Sent Away For Treatment
Facilities offering either methadone, suboxone, or naltrexone
In fact, the region has 10.45 percent of the medication-assisted treatment options available in Colorado. That's higher than its share of the population -- 6 percent -- but still lower than its proportion of people admitted for heroin treatment in the state -- 18.1 percent.
And if you expand the search to include any substance abuse treatment facility, then southeast Colorado actually has a lower proportion of the state's treatment options -- 8.62 percent.
In practice, that means people who seek treatment get sent to Colorado Springs or even Denver when spots are scarce. It's not uncommon.
The chemical dependency unit at Pueblo's Parkview Medical Center isn’t always operating at capacity, based on monthly averages. But some days, they're completely full, explained program administrator Tom Flanagan.

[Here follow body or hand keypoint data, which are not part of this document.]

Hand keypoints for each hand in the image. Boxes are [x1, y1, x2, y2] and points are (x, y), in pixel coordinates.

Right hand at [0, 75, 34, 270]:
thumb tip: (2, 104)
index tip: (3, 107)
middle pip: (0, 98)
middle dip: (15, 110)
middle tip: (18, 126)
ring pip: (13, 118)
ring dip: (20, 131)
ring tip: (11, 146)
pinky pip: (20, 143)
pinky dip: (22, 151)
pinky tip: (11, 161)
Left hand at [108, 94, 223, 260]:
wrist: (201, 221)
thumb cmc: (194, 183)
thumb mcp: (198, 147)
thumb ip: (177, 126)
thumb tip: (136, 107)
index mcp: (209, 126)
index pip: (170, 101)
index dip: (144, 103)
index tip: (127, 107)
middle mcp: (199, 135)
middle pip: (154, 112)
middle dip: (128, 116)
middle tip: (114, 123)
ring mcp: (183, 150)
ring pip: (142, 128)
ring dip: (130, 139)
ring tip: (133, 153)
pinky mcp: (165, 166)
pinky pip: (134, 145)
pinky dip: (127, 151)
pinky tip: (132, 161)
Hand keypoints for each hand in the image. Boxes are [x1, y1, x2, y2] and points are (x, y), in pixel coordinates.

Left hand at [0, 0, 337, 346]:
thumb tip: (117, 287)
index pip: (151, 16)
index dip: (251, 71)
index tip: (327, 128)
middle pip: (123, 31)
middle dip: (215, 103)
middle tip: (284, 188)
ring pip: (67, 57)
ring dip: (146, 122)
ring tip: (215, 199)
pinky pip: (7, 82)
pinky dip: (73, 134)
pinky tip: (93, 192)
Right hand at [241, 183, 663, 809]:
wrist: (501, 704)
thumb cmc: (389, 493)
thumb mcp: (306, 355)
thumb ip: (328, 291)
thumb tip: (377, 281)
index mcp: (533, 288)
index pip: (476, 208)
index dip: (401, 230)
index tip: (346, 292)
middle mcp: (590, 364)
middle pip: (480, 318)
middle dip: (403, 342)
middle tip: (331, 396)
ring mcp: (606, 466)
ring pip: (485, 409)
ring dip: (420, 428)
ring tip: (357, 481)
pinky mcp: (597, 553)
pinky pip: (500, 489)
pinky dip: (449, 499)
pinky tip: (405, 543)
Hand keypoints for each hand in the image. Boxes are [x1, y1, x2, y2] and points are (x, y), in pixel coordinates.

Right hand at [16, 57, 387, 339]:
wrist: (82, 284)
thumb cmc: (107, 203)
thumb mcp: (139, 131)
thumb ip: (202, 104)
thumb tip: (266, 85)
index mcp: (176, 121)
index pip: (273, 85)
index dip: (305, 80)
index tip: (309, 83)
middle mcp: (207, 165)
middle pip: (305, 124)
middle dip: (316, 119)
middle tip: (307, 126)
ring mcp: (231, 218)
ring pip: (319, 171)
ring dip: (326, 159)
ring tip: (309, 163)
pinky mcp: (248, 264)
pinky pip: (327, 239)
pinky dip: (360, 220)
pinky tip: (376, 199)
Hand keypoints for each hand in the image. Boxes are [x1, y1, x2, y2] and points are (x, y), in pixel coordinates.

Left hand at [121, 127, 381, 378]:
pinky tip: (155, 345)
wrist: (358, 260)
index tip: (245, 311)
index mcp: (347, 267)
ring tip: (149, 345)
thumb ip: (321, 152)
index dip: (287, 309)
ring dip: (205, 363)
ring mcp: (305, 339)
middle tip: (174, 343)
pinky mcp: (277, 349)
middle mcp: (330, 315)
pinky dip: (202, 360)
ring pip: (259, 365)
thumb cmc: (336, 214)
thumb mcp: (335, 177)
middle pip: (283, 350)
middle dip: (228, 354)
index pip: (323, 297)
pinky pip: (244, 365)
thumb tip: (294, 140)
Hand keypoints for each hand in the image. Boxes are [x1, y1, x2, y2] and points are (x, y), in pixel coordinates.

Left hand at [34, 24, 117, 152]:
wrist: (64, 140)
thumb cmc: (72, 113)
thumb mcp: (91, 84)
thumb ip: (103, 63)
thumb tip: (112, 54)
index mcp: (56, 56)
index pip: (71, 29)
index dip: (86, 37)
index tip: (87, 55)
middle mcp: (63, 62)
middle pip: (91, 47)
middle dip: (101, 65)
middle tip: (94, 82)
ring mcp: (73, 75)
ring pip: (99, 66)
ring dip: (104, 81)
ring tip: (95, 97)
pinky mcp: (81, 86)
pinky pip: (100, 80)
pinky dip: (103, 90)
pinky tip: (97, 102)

"We have to do our absolute best to try to refer that patient seeking help to the nearest location that we can find," Flanagan said. "In our case, that was yesterday, and it was Colorado Springs."
Traveling 100 miles for treatment isn't unheard of either, he says. The distance can be a challenge for someone seeking treatment, Flanagan says.
And in the past two years, PMC has seen an increase in the number of people who seek treatment for heroin abuse. That number will probably continue to rise, Flanagan says.
Meanwhile, Rhodes watches as glassy-eyed parents drop their kids off at school. After using heroin, she now recognizes the look of people who are still using.
"You can see the kids that it affects," she said. "You can see the look in their eyes because they're not there. It's the zombie apocalypse as we know it because their bodies are there, but their minds are gone."